By Hal Hamilton
I used to catch fish in my farm pond for Sunday dinner, so it’s not too strange for me to think of fishing and farming as somehow connected. Good fishing and good farming each depend upon getting the enabling conditions right.
For many years people who fish have urged the managers of public lands to restock lakes and rivers with young fish raised in hatcheries. The results of restocking are sometimes disappointing, however, and some wildlife managers have tried a different strategy. Instead of restocking fish, these managers enhanced shallow habitat for spawning and protection of fingerlings from prey. A recent study published in Science reported that whereas fish stocking is frequently ineffective, habitat enhancement consistently increases fish abundance.

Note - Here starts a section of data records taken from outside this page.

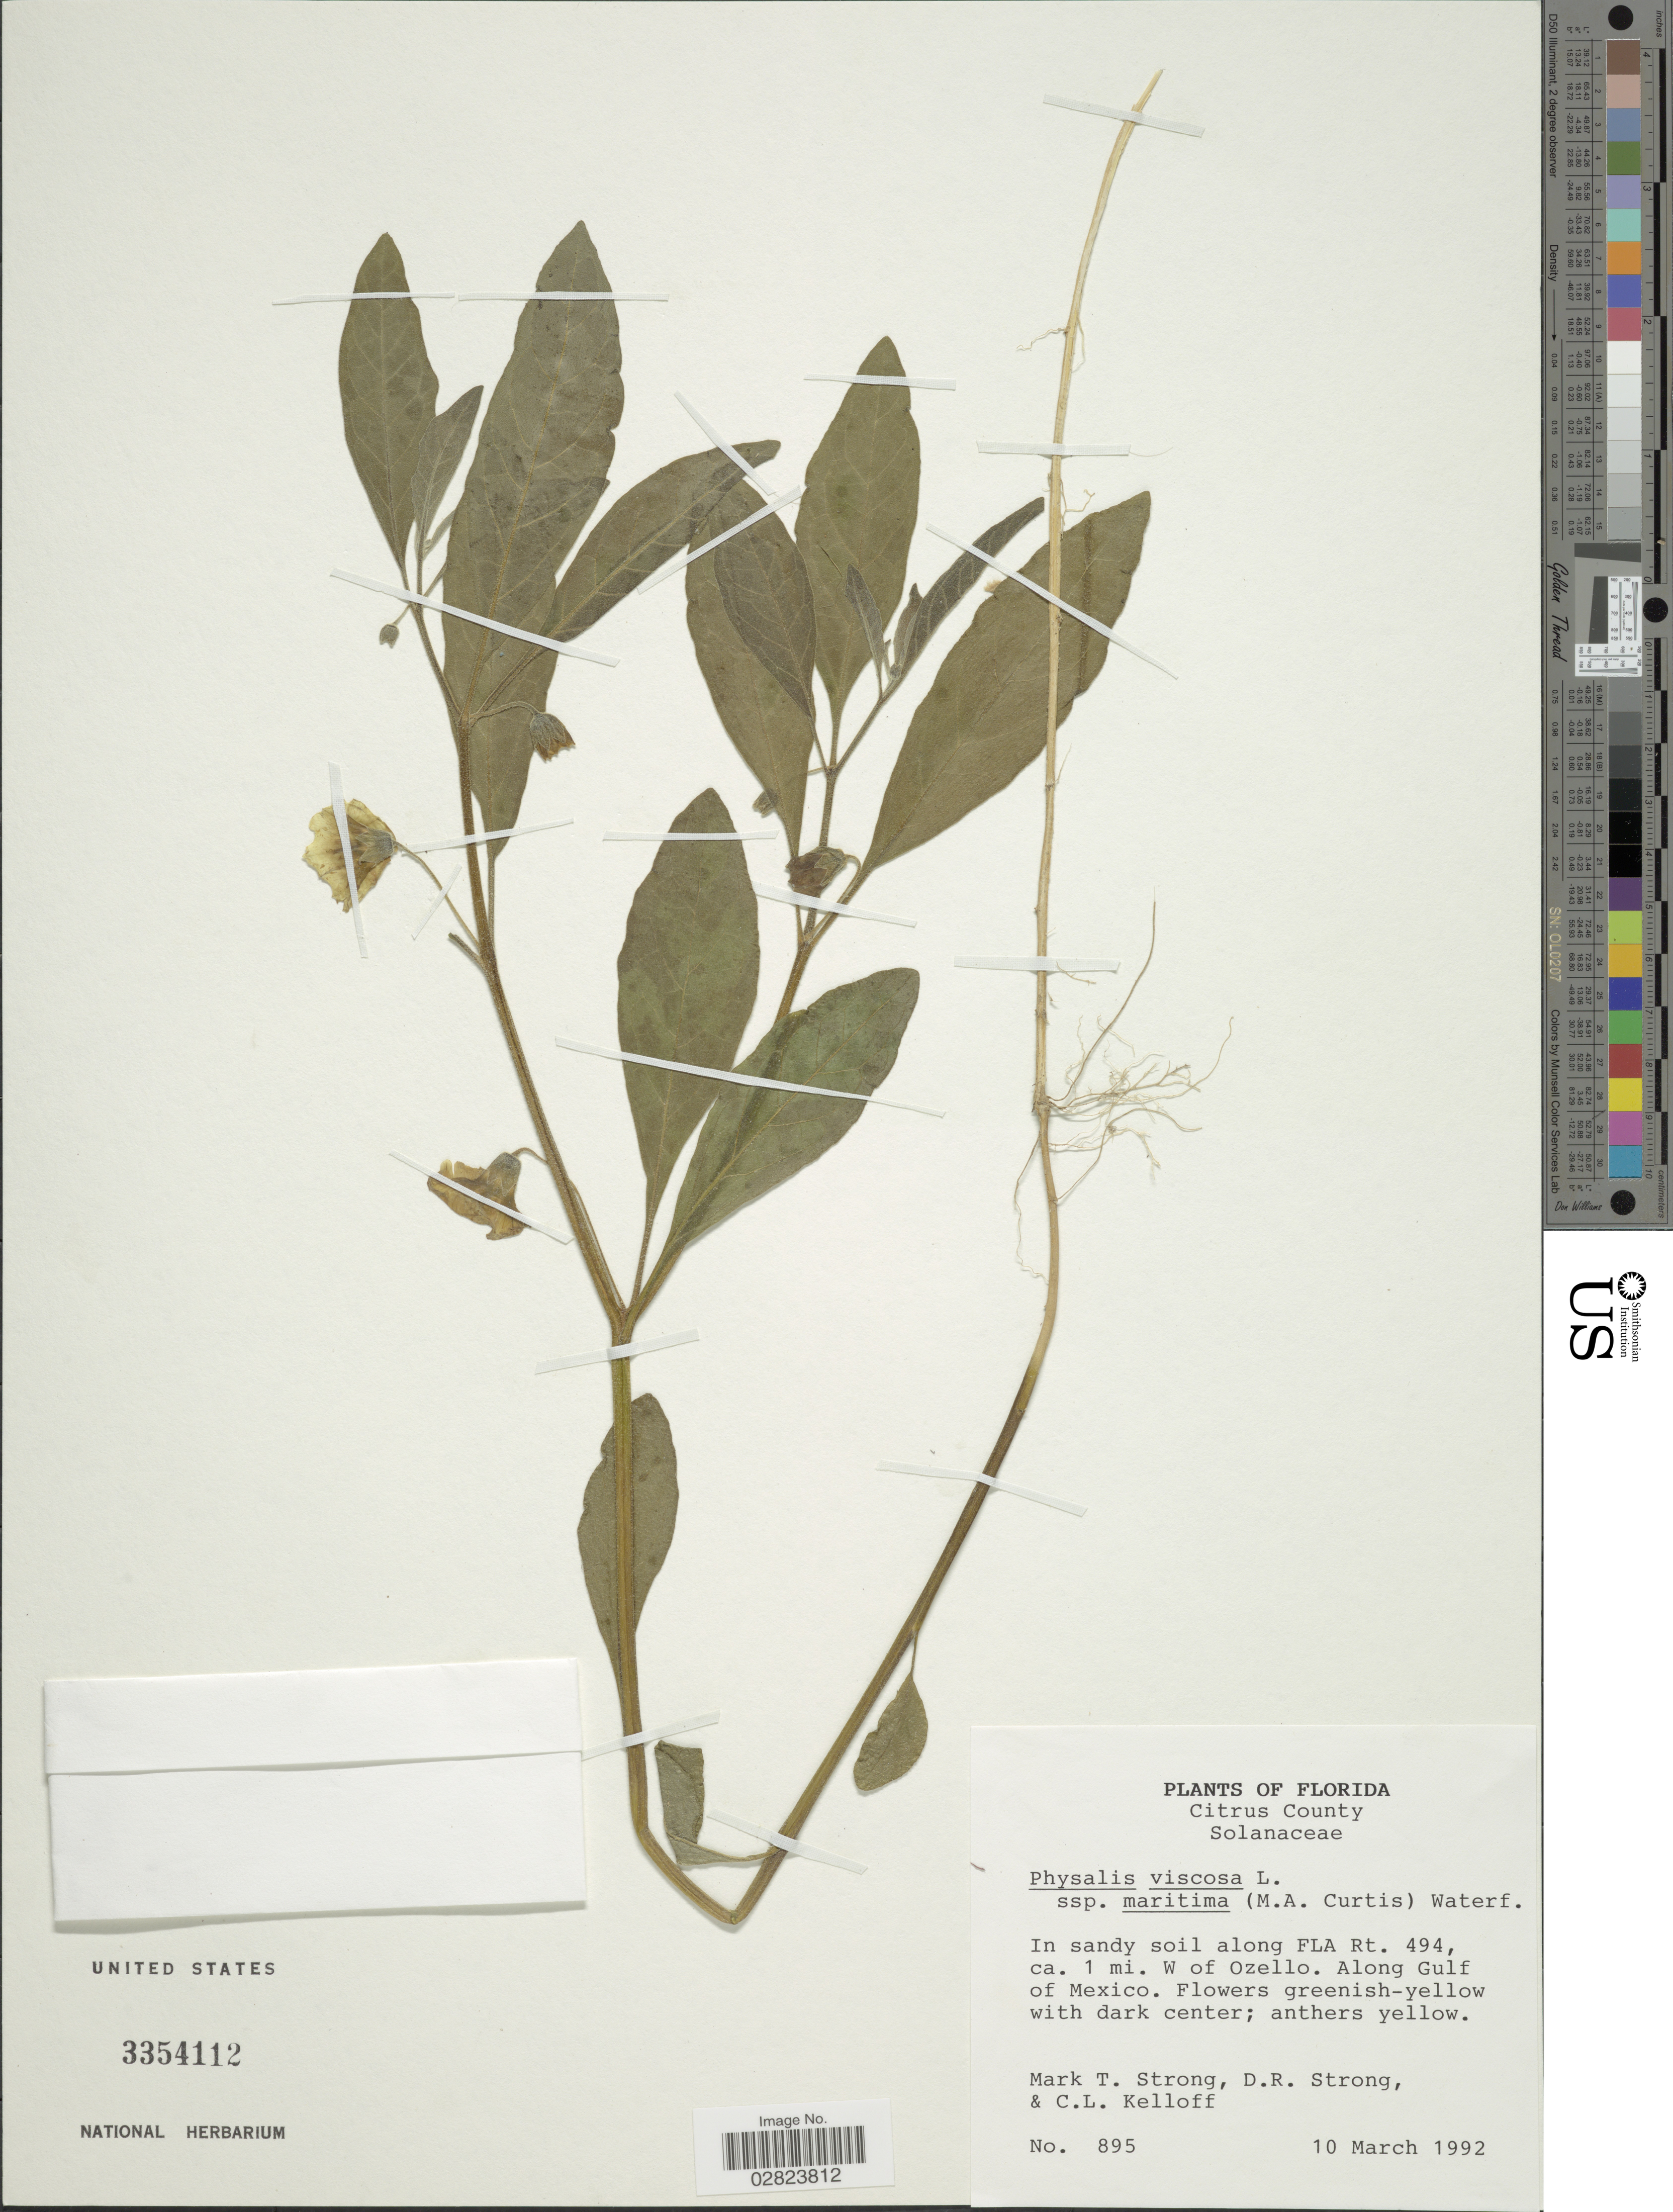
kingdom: Plantae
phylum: Tracheophyta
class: Magnoliopsida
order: Solanales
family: Solanaceae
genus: Physalis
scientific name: Physalis maritima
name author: M.A. Curtis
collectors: M. T. Strong, D. R. Strong & C. L. Kelloff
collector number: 895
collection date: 1992-03-10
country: United States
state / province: Florida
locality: Citrus County. In sandy soil along FLA Rt. 494, ca. 1 mi. W of Ozello. Along Gulf of Mexico.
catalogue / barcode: US 3354112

We notice somewhat similar patterns in agriculture. The spread of conservation, or regenerative agriculture practices, depends upon getting the enabling conditions right. New practices must be locally relevant and validated by people known by local farmers. Trusted crop advisors suggest cover crops or reduced tillage to help solve specific problems such as weed control or soil erosion. Financial incentives can help, and farmers want to learn from other farmers, and so bottom-up networks within which farmers can share what they’re trying, are extremely useful.
To summarize my point so far: lakes repopulate with fish if those lakes have the right enabling conditions; agricultural change also requires the right enabling conditions: shared learning among farmers, along with locally rooted agronomic advisors and financial support through the transition.
Implementation of these strategies requires anticipating the forces that resist change. In a lake, young fish need to grow in a place that is hard for predators to get to them. In agriculture, farmers need to be able to try out new practices away from the critical eyes of those who are accustomed to focus on only productivity per acre and per person.
When I farmed, I was proud of my “Master Conservationist Award” from the local Soil Conservation District, but the every-day necessity for me was to sell as much milk as I could from my farm, year on year. I used advice from my neighbors, the County Agent, university specialists, the guy who sold me seeds and supplies, and fellow directors of the local Farm Bureau. Everyone was helpful, and everyone pursued the same goal: profitable productivity of product per person and per acre.
Now, in an era of climate change and focus on greenhouse gas emissions, opinion leaders, including many conventional farmers, are trying to figure out how productivity and regenerative farming practices might reshuffle themselves into new ways of farming. All farmers are increasingly attentive to yields in drought and flood years. Those yields are strongly influenced by the health of soil. Water availability is, in turn, influenced by local water cycles, which are themselves influenced by biomass above the ground, most consistently trees and grasslands. And pest pressures are reduced when predators have habitat for reproduction.
Farmers have long been sophisticated learners, and now agriculture has become even more complex. Advocates of change should start with respect. Critics of modern agriculture can come across to farmers as demeaning, sometimes implying that hero-innovators are smarter and more ethical than their peers. Virtually all farmers, however, make rational decisions in relation to market demand, proven technologies, the opinions of trusted advisors, volatile weather and prices, crop insurance and other programs to help manage those risks, and assumptions by lenders of what makes farms successful. These support systems for farmers can be summarized in this simple three-legged stool.
Regenerative agriculture will scale if we address all of those enabling conditions for farmer decision-making. Just as fish need places to hide from predators until they grow big, farmers need safe spaces to experiment, along with support that is free of judgement.